Deadline for abstracts is 31 October 2014!
CALL FOR PAPERS
International Academic Conference
Land Grabbing: Perspectives from East and Southeast Asia
5-6 June 2015
Chiang Mai University, Thailand
The Land Deal Politics Initiative (LDPI, www.iss.nl/ldpi) is collaborating with several initiatives and institutions to hold an international conference with a regional focus on East and Southeast Asia, with emphasis on land grabbing, responses to climate change consequences and policy responses as well as resource conflict. The co-organizers are: BRICS for Critical Agrarian Studies (BICAS, http://www.plaas.org.za/bicas), the research project MOSAIC (www.iss.nl/mosaic), and Chiang Mai University (http://rcsd.soc.cmu.ac.th). It will be organized in collaboration with the Transnational Institute (TNI, www.tni.org), Inter-Church Organization for Development (ICCO) Cooperation – Southeast Asia, and Focus on the Global South (www.focusweb.org), and in partnership with: University of Amsterdam (WOTRO/AISSR Project on Land Investments); Université de Montréal – REINVENTERRA (Asia) Project; University of Wisconsin-Madison. It will be held on 5-6 June 2015 in Chiang Mai, Thailand and to be hosted by The Regional Center for Social Science and Sustainable Development (RCSD) of Chiang Mai University. See attached flyer.

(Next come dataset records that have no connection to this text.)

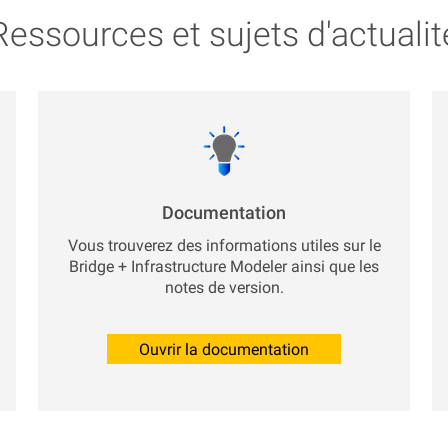
Ressources et sujets d'actualit
Documentation
Vous trouverez des informations utiles sur le
Bridge + Infrastructure Modeler ainsi que les
notes de version.
Ouvrir la documentation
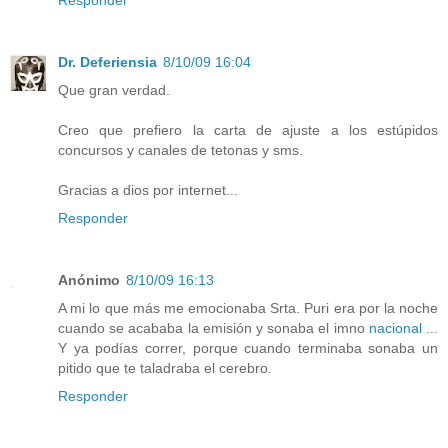
Responder
Dr. Deferiensia
8/10/09 16:04
Que gran verdad.
Creo que prefiero la carta de ajuste a los estúpidos
concursos y canales de tetonas y sms.
Gracias a dios por internet...
Responder
Anónimo
8/10/09 16:13
A mi lo que más me emocionaba Srta. Puri era por la noche
cuando se acababa la emisión y sonaba el imno
nacional
...
Y ya podías correr, porque cuando terminaba sonaba un
pitido que te taladraba el cerebro.
Responder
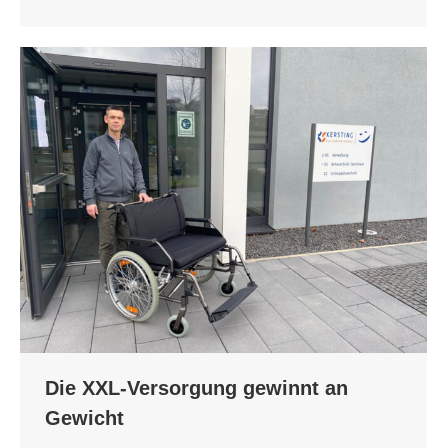
Die XXL-Versorgung gewinnt an
Gewicht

The 2015 conference is a follow up to the highly successful international academic conferences organized by LDPI: in 2011 in IDS University of Sussex, UK and in 2012 in Cornell University, New York, USA. Since the 2012 Cornell conference, there has been a popular clamor for more regionally focused international conferences. There will be one each for Africa, Latin America and Eastern Europe/Central Asia, and China and/in Southeast Asia to be held during the period of 2014-2016.
The purpose of the 2015 Chiang Mai conference is to continue deepening and broadening our understanding of global land deals – but in the specific regional context, with special attention to climate change and the role of China and other middle income countries within the region. As before, we remain open to broader topics around land grab intersections with political economy, political ecology and political sociology, and will convene a series of parallel sessions on a range of themes responding to the issues below (and others):
• Agrarian Change: What changes in broad agrarian structures are emerging? Are land deals motivated by new forms of agrarian capitalism or repeats of the past? What is the nature and extent of rural social differentiation – in terms of class, gender, generation and ethnicity – following changes in land use and land property relations as well as organizations of production and exchange? What are the emerging trends around dynamics of power, elites and corruption; land as a source of patronage? How can we make sense of the politics of land deals in different contexts? What are the dynamics of international politics of land grabs in the broader context of energy, mining, forestry and conservation; and the role of big capital and powerful interests?
• Finance: How are land deal contracts developed between foreign and local companies and national states and financiers? Who finances these deals? What is the role of sovereign funds, hedge funds, pension funds and other financial instrument? Who is involved? How does the money flow? How and to what extent has (trans)national finance speculation played a role in land deals in the context of the convergence of food, fuels, climate and finance crises?
• Green Grabbing: What environmental rationales are being deployed to appropriate land and nature? How does nature conservation, carbon sequestration, ecosystem service valuation intersect with land grabbing? What are the intersections between land deals and climate change mitigations strategies such as REDD+ and biofuels?
• The role of BRICS/China, other East Asian countries and middle income countries (MICs): What is the role of BRICS/China in the emerging patterns of investments in agriculture in the region? What is the extent and character of its investments in agriculture in the region, and what are the motivations inside China for such regional investments? What are the emerging land use and agrarian change inside China? To what extent are the rising MICs (middle income countries, e.g. Thailand) within the region involved in recent large-scale land investments? Where are the East Asian countries (Japan, Taiwan, South Korea) in all these new agrarian dynamics?
• Resistance and Alternatives: What is the range of reactions from local communities to these investments? To what extent have agrarian political struggles been provoked by the new land investment dynamics? What are the issues that unite or divide the rural poor, organized movements, and rural communities around the issue of land deals? What are some of the relevant emerging alternatives from key actors? Are some of the traditional policies such as land reform, and some of the more recent alternative visions such as ‘food sovereignty’ relevant and useful in protecting and promoting the interest of the rural poor in the midst of these (trans)national commercial land deals?
• International Policy Actors: Have global land policies of different overseas development agencies (eg World Bank, ADB, FAO, EU) contributed to facilitating/encouraging or blocking/discouraging land deals? What are the limitations of ‘code of conduct’, certification, regulation, FAO’s Tenure Guidelines, FPIC, information dissemination, and capacity-building strategies?
The organizers invite papers that offer rigorous and innovative analysis of this list of issues. Papers based on recent, original field research are especially welcomed. We also encourage comparative studies. Doctoral students and younger researchers, particularly from within the region, are especially encouraged to participate.